I saw a short video on Facebook yesterday and followed it back to its originating website. At first, I could only find it in Italian, since the website was created by the Vatican, but eventually I found the English version. I thought the video was moving and beautiful—and very dangerous. I invite you to take a minute and a half to view the video and then consider what the Bible has to say about this topic.
In the first place, I would like to say that nothing in the teachings of Jesus or the New Testament writers is against inter-religious dialogue. We are commanded to take the gospel of Jesus Christ to all the world, and to do that we have to be able to have respectful conversations with people who disagree with us about that gospel message. However, the purpose of our dialogue should be to “make disciples … teaching them to obey” everything Jesus commanded us (Matthew 28:19-20). It is not, as the Pope says, to “produce the fruits of peace and justice.”
Didn’t Jesus command us to pursue peace and justice?
The Bible tells us that a heart for justice is a characteristic of Jesus and his people (Matthew 12:18, 23:23; 2 Corinthians 7:11; Hebrews 1:8). Jesus also said, “Blessed are the peacemakers, for they will be called children of God” (Matthew 5:9). And peace is one of the fruits of the Spirit by which all Christians should be known (Galatians 5:22-25).
So why then did Jesus say, “Do not suppose that I have come to bring peace to the earth. I did not come to bring peace, but a sword” (Matthew 10:34)?
In another part of the New Testament the Bible is referred to as a sword. “For the word of God is alive and active. Sharper than any double-edged sword, it penetrates even to dividing soul and spirit, joints and marrow; it judges the thoughts and attitudes of the heart” (Hebrews 4:12).
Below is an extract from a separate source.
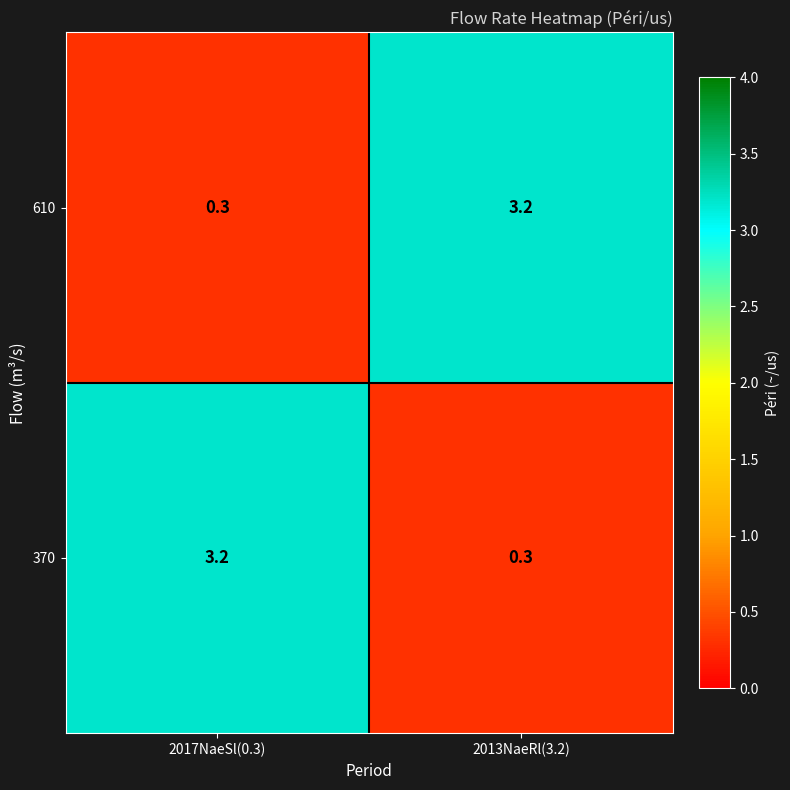

The 610 series shows 3.2 at 2013NaeRl(3.2). True or false?

True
The word of God divides—the just from the unjust, the saved from the perishing, the children of God from the children of the world. And the gospel of Jesus Christ divides—those who have found true peace with God through faith in Jesus and those who still oppose God by trying to earn his favor in their own way.
Here is something else Jesus had to say: “Enter through the narrow gate. For wide is the gate and broad is the road that leads to destruction, and many enter through it. But small is the gate and narrow the road that leads to life, and only a few find it” (Matthew 7:13-14).
Don’t get caught on the broad road leading to destruction just because it sounds inviting and warm and comfortable. Only one road leads to heaven—the one that begins at the cross.
What is my mission as an author? The goal dearest to my heart is to help Christians think about what they really believe and then to act as if they believe it. It all begins with understanding what it means to be a Christian. Then we have to learn to live like a Christian.